Moreover, the myth of Eurabia implies the existence of a united Islam, a bloc capable of collective and potentially dangerous action. The truth is that there are no powerful Muslim political movements in Europe, either continentwide or at the national level, and the divisions that separate Muslims worldwide, most obviously between Sunnis and Shiites, are apparent in Europe as well. Each major nation in Europe has drawn Muslim immigrants from distinct regions of the Islamic world, often former colonies, with different traditions and outlooks. A British Muslim from Pakistan would struggle to communicate with a French Muslim from Algeria. A second-generation Muslim from Turkey living in Germany will have little in common with a newly arrived Moroccan across the border in Belgium. Sharp differences exist even within national frontiers. In Germany, more than one in 10 Muslims are Alawites, who aren’t even recognized as coreligionists by the more orthodox.

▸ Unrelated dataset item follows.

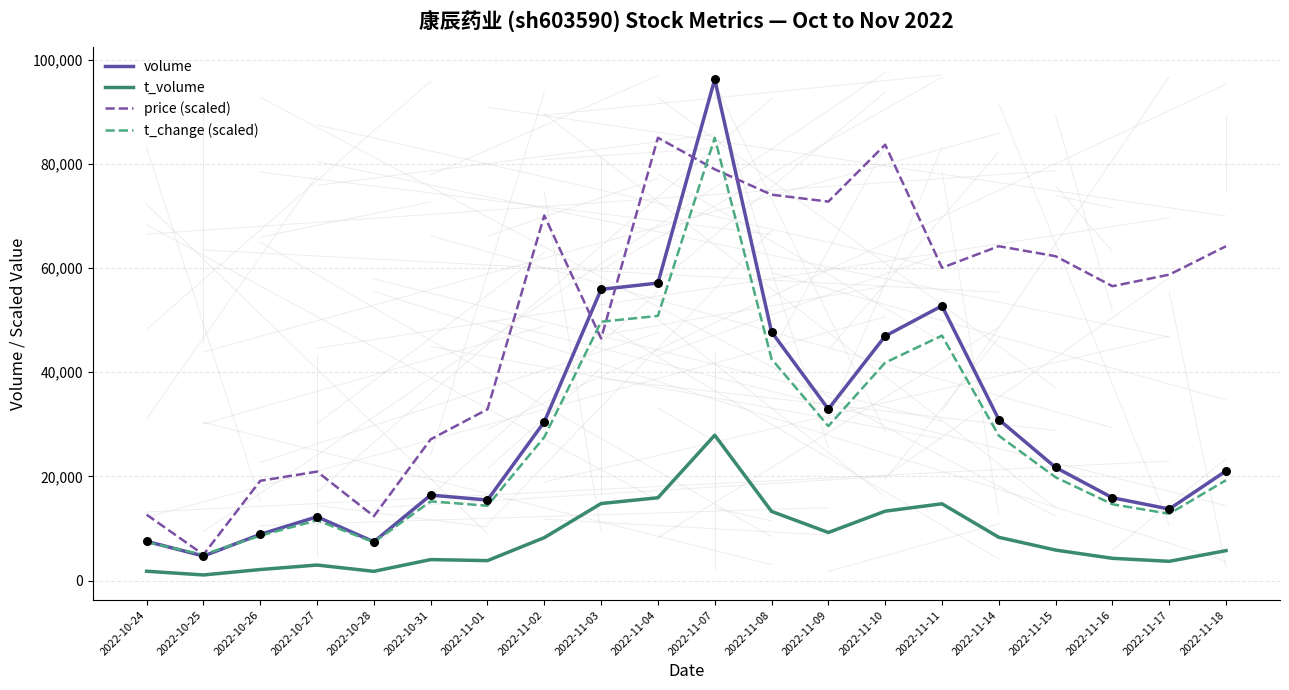

At which category is the sum across all series the highest?

2022-11-07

In areas of personal morality, attitudes vary markedly, too. One recent Gallup poll found that more than 30 percent of French Muslims were ready to accept homosexuality, compared with zero in Britain. Almost half of French Muslims believed sex between unmarried people was morally acceptable, compared with 27 percent of German Muslims. And violent zealotry is for the tiny minority: polls repeatedly reaffirm that Muslims overwhelmingly disapprove of terrorism. In some countries, the mood is broadly secular. “The majority of Muslims in France are, in fact, decoupled from their religion. They just blend into an amorphous mass of brown or black people,” says Ali Allawi, the former Iraqi defense minister and author of the The Crisis of Islamic Civilization. Jochen Hippler, a German political scientist at the University of Duisburg-Essen, says he has had young Turks come up to him to ask what Islam is all about. “They have lost any connection with the religion of their parents and grandparents,” he says. A recent government survey showed that 40 percent of Iranians living in Germany identified themselves as having no religion, as did 23 percent of North Africans. In the Netherlands, the proportion of Muslims who regularly attend the mosque—27 percent—is lower than the proportion of Protestants who go to church.

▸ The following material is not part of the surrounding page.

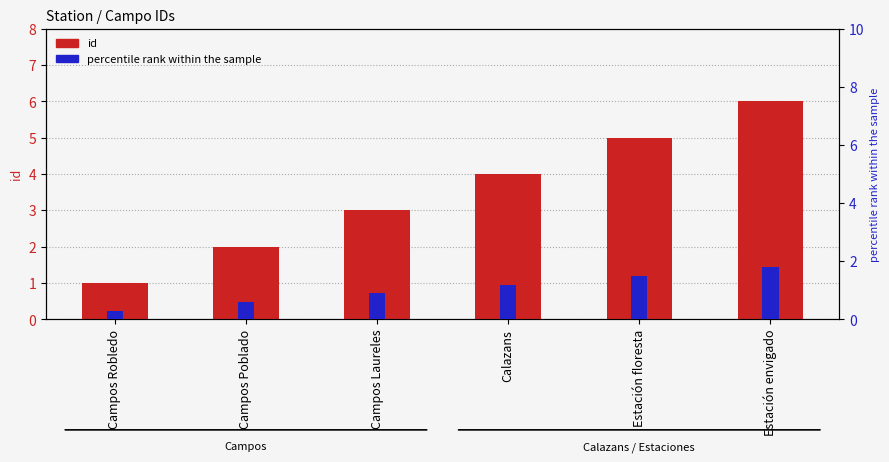

What is the highest value of the id series?

6.0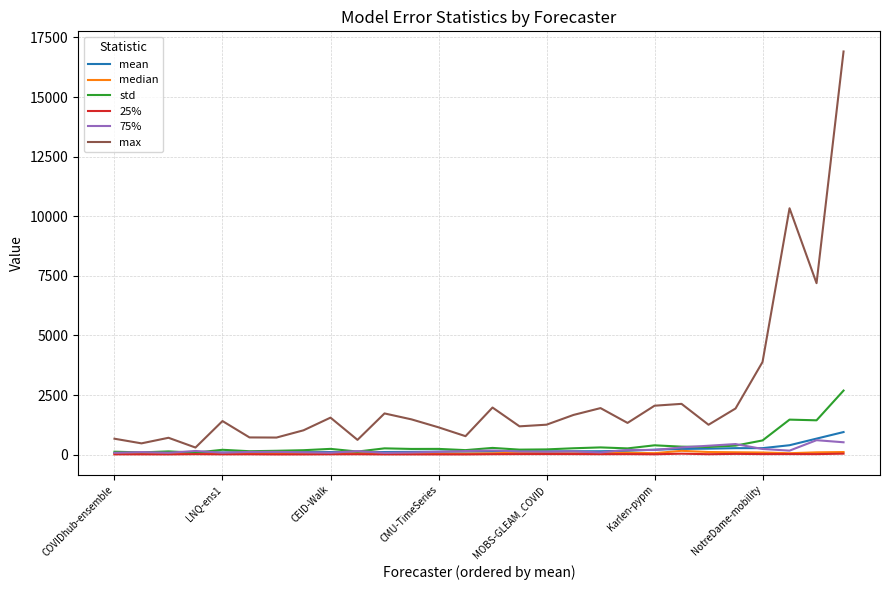

What is the highest value of the mean series?

947.5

For that matter, there’s little evidence that Muslims themselves see any contradiction between allegiance to the state and their religious faith. An overwhelming majority of Muslims in France and Germany told Gallup’s pollsters that they believed Muslims were loyal to their country. British and German Muslims were more likely than their countrymen to say they were confident of the judicial system and financial institutions and the honesty of elections. It seems that if Europe is in the throes of revolution, many of the supposed combatants appear strangely content with the established order.